According to Roger Friedman of Showbiz411.com, METALLICA will take part in the Rock and Roll Hall of Fame's 25th anniversary event this fall at Madison Square Garden in New York City. The two-day extravaganza will be held on October 29-30, with Bruce Springsteen, Simon & Garfunkel, Paul Simon as a solo act, Stevie Wonder, and the whole posse that includes Crosby, Stills, Nash, Young performing on Thursday. Then on Friday: Aretha Franklin headlines, with U2, METALLICA, and Eric Clapton.
METALLICA played "Master Of Puppets" and "Enter Sandman" at the Rock and Roll Hall of Fame induction ceremony on April 4, 2009, with the band's former bassist Jason Newsted and his replacement, Robert Trujillo, both taking part in the performance (the group played as a five-piece). They also led a "surprise jam" at the end of the night consisting of "Train Kept A Rollin'", with RED HOT CHILI PEPPERS' Flea, LED ZEPPELIN's Jimmy Page, AEROSMITH's Joe Perry and Jeff Beck.

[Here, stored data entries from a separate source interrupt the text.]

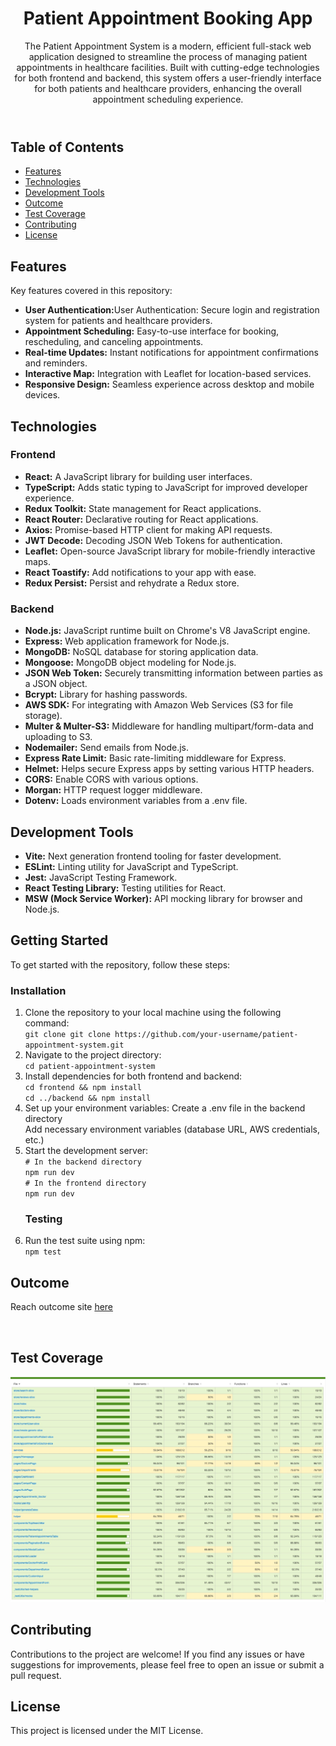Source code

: <body>
    <header>
        <h1>Patient Appointment Booking App</h1>
        <p>The Patient Appointment System is a modern, efficient full-stack web application designed to streamline the
            process of managing patient appointments in healthcare facilities. Built with cutting-edge technologies for
            both frontend and backend, this system offers a user-friendly interface for both patients and healthcare
            providers, enhancing the overall appointment scheduling experience.</p>
    </header>
    <section id="table-of-contents">
        <h2>Table of Contents</h2>
        <ul>
            <li><a href="#features">Features</a></li>
            <li><a href="#technologies">Technologies</a></li>
            <li><a href="#development-tools">Development Tools</a></li>
            <li><a href="#outcome">Outcome</a></li>
            <li><a href="#test-coverage">Test Coverage</a></li>
            <li><a href="#contributing">Contributing</a></li>
            <li><a href="#license">License</a></li>
        </ul>
    </section>
    <section id="features">
        <h2>Features</h2>
        <p>Key features covered in this repository:</p>
        <ul>
            <li><strong>User Authentication:</strong>User Authentication: Secure login and registration system for
                patients and healthcare providers.</li>
            <li><strong>Appointment Scheduling:</strong> Easy-to-use interface for booking, rescheduling, and canceling
                appointments.</li>
            <li><strong>Real-time Updates:</strong> Instant notifications for appointment confirmations and reminders.
            </li>
            <li><strong>Interactive Map:</strong> Integration with Leaflet for location-based services.</li>
            <li><strong>Responsive Design:</strong> Seamless experience across desktop and mobile devices.</li>
        </ul>
    </section>
    <section id="technologies">
        <h2>Technologies</h2>
        <h3>Frontend</h3>
        <ul>
            <li><strong>React:</strong> A JavaScript library for building user interfaces.</li>
            <li><strong>TypeScript:</strong> Adds static typing to JavaScript for improved developer experience.</li>
            <li><strong>Redux Toolkit:</strong> State management for React applications.</li>
            <li><strong>React Router:</strong> Declarative routing for React applications.</li>
            <li><strong>Axios:</strong> Promise-based HTTP client for making API requests.</li>
            <li><strong>JWT Decode:</strong> Decoding JSON Web Tokens for authentication.</li>
            <li><strong>Leaflet:</strong> Open-source JavaScript library for mobile-friendly interactive maps.</li>
            <li><strong>React Toastify:</strong> Add notifications to your app with ease.</li>
            <li><strong>Redux Persist:</strong> Persist and rehydrate a Redux store.</li>
        </ul>
        <h3>Backend</h3>
        <ul>
            <li><strong>Node.js:</strong> JavaScript runtime built on Chrome's V8 JavaScript engine.</li>
            <li><strong>Express:</strong> Web application framework for Node.js.</li>
            <li><strong>MongoDB:</strong> NoSQL database for storing application data.</li>
            <li><strong>Mongoose:</strong> MongoDB object modeling for Node.js.</li>
            <li><strong>JSON Web Token:</strong> Securely transmitting information between parties as a JSON object.
            </li>
            <li><strong>Bcrypt:</strong> Library for hashing passwords.</li>
            <li><strong>AWS SDK:</strong> For integrating with Amazon Web Services (S3 for file storage).</li>
            <li><strong>Multer & Multer-S3:</strong> Middleware for handling multipart/form-data and uploading to S3.
            </li>
            <li><strong>Nodemailer:</strong> Send emails from Node.js.</li>
            <li><strong>Express Rate Limit:</strong> Basic rate-limiting middleware for Express.</li>
            <li><strong>Helmet:</strong> Helps secure Express apps by setting various HTTP headers.</li>
            <li><strong>CORS:</strong> Enable CORS with various options.</li>
            <li><strong>Morgan:</strong> HTTP request logger middleware.</li>
            <li><strong>Dotenv:</strong> Loads environment variables from a .env file.</li>
        </ul>
    </section>
    <section id="development-tools">
        <h2>Development Tools</h2>
        <ul>
            <li><strong>Vite:</strong> Next generation frontend tooling for faster development.</li>
            <li><strong>ESLint:</strong> Linting utility for JavaScript and TypeScript.</li>
            <li><strong>Jest:</strong> JavaScript Testing Framework.</li>
            <li><strong>React Testing Library:</strong> Testing utilities for React.</li>
            <li><strong>MSW (Mock Service Worker):</strong> API mocking library for browser and Node.js.</li>
        </ul>
    </section>
    <section id="getting-started">
        <h2>Getting Started</h2>
        <p>To get started with the repository, follow these steps:</p>
        <h3>Installation</h3>
        <ol>
            <li>Clone the repository to your local machine using the following command:</li>
            <code>git clone git clone https://github.com/your-username/patient-appointment-system.git</code>
            <li>Navigate to the project directory:</li>
            <code>cd patient-appointment-system</code>
            <li>Install dependencies for both frontend and backend:
            </li>
            <code>cd frontend && npm install</code><br>
            <code>cd ../backend && npm install</code>
            <li>Set up your environment variables:
                Create a .env file in the backend directory<br>
                Add necessary environment variables (database URL, AWS credentials, etc.)</li>
            <li>Start the development server:</li>
            <code># In the backend directory</code><br>
            <code>npm run dev</code><br>
            <code># In the frontend directory</code><br>
            <code>npm run dev</code><br>
            <h3>Testing</h3>
            <li>Run the test suite using npm:</li>
            <code>npm test</code>
        </ol>
    </section>
    <section id="outcome">
        <h1>Outcome</h1>
        <p>Reach outcome site <a href="https://patientappointmentsystem.netlify.app/">here</a> </p>
        <img src="https://github.com/asyylz/PatientAppointment-App/blob/f2c602753c804d079f925a7609d2d2ed7ba98199/frontend/public/outcome.png"
            alt="">
    </section>
    <section id="test-coverage">
        <h1>Test Coverage</h1>
        <img src="https://github.com/asyylz/PatientAppointment-App/blob/f2c602753c804d079f925a7609d2d2ed7ba98199/frontend/public/coverage-report.jpeg"
            alt="">
    </section>
    <footer>
        <h2>Contributing</h2>
        <p>Contributions to the project are welcome! If you find any issues or have suggestions for improvements, please
            feel free to open an issue or submit a pull request.</p>
        <h2>License</h2>
        <p>This project is licensed under the MIT License.</p>
    </footer>
</body>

METALLICA was inducted by RED HOT CHILI PEPPERS bassist Flea. With his hair dyed blue and wearing a vintage METALLICA T-shirt under a green blazer, Flea recalled the first time he heard METALLICA, in 1984 while on tour with the PEPPERS. It was 3 in the morning, they were tired, crammed into a van and sick of being on the road, and "this music comes on the radio, and I couldn't believe that it fucking existed," Flea said, according to MTV.com, as guitarist/vocalist James Hetfield jokingly covered his daughter's ears. "It was like I had been living in this normal world, where I knew what everything was that came on the radio, and all of a sudden my mind was being blown by this beautiful, violent thing that was unlike anything I had ever heard before in my life."
Flea profanely described staring at the radio in awe at this music that was explosive, precise, aggressive and intense, with wild and bizarre rhythm changes that he couldn't describe. "I didn't know what it was; the only thing I knew for sure was that it was a mighty thing," he said of "Fight Fire with Fire", likening METALLICA's unique sound to a rarified "cosmic chemistry" and paying moving homage to the special gift of late bassist Cliff Burton, who died in 1986 in a bus accident while on tour with the group.
"When a person gets rocking to their music, everything else disappears, and that person is just one with the rock," Flea said. "It is an inexplicable, awesome thing, and I bow down to it."
Hetfield and drummer Lars Ulrich hugged onstage after giving speeches, and both thanked fans who have followed the band through its ups-and-downs that included the death of Cliff Burton.
"I think rock and roll is about possibilities and about dreams," Ulrich said. "The fact that the six of us can be up on the stage tonight, snot-nosed kids, outcasts, loners who grew up in very different parts of the world, in very different situations and make it here tonight, to this wonderful night in front of all these people down here ... Rock and roll truly is about possibilities. Look at us. METALLICA's in the Rock and Roll Hall of Fame! Can you fucking believe that?"
Hetfield started his thanks with a list of bands he'd like to see enter next, which included KISS, RUSH, THIN LIZZY, TED NUGENT, IRON MAIDEN and MOTÖRHEAD. He also dedicated the award to the young musicians trying to make it. "Dream big and dare to fail," he said. "I dare you to do that. Because this is living proof that it is possible to make a dream come true."